TO-DO ITEM A:
Answer from the forum thread below, one line per answer, marked (i), (ii), (iii):
(i) Where does Kelly live?
(ii) What does Rick ask members to try before asking basic questions?
(iii) From where does hibiscusmile welcome Kelly?

PASSAGE PROVIDED:
--------------------------------------------------

# Hello All....



## kelly1978 (Aug 10, 2008)

Hi all,

My name is Kelly, I live in Hertfordshire UK and I am a fairly new mantid breeder, I have various species and I am hooked on these little darlings!

I am looking forward to talking to other like minded people on here and I'm sure you will see me on the hunt for new species to add to my all ready growing mantid collection. lol

If you have any mantids / ooth either now or in the future i maybe interested in please contact me, Always happy to buy at the right price or do swaps!

Look forward to talking to you all.....


----------



## Rick (Aug 10, 2008)

Welcome. Please try the search feature before asking basic questions.


----------



## idolomantis (Aug 10, 2008)

welcome, THIS... IS.... MANTIIIIIIIS!!!!!!!!!!!


----------



## kelly1978 (Aug 10, 2008)

Sorry!  

I will be good i sware! :lol:


----------



## hibiscusmile (Aug 10, 2008)

Hi Kelly, weldome to the forum from OHIO!


----------



## riegs22 (Aug 11, 2008)

My sisters name is kelly, Welcome to the forum.


----------



## ABbuggin (Aug 11, 2008)

Welcome to the forum.


----------

--------------------------------------------------

DATA RECORDS:
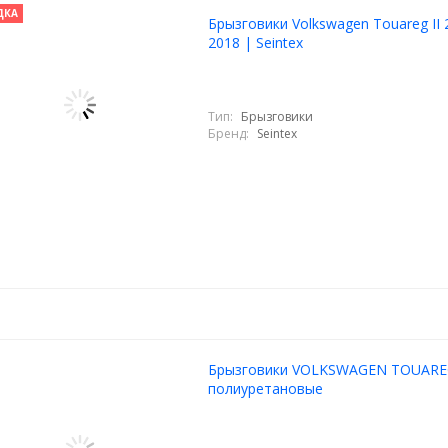
ДКА
Брызговики Volkswagen Touareg II 
2018 | Seintex
Тип:
Брызговики
Бренд:
Seintex
Брызговики VOLKSWAGEN TOUAREG
полиуретановые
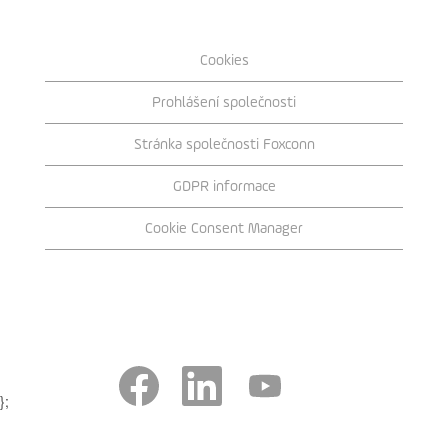
Cookies
Prohlášení společnosti
Stránka společnosti Foxconn
GDPR informace
Cookie Consent Manager
O
O
O
t
t
t
};
e
e
e
v
v
v
ř
ř
ř
e
e
e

--------------------------------------------------

TO-DO ITEM B:
Reproduce the text lines of the records above, swapping "Seintex" for "Novline" and leaving everything else unchanged. Omit the pictures.

OUTPUT A:
(i) Hertfordshire, UK
(ii) The search feature
(iii) Ohio

OUTPUT B:
ДКА
Брызговики Volkswagen Touareg II 
2018 | Novline
Тип:
Брызговики
Бренд:
Novline
Брызговики VOLKSWAGEN TOUAREG
полиуретановые
Cookies
Prohlášení společnosti
Stránka společnosti Foxconn
GDPR informace
Cookie Consent Manager
O
O
O
t
t
t
};
e
e
e
v
v
v
ř
ř
ř
e
e
e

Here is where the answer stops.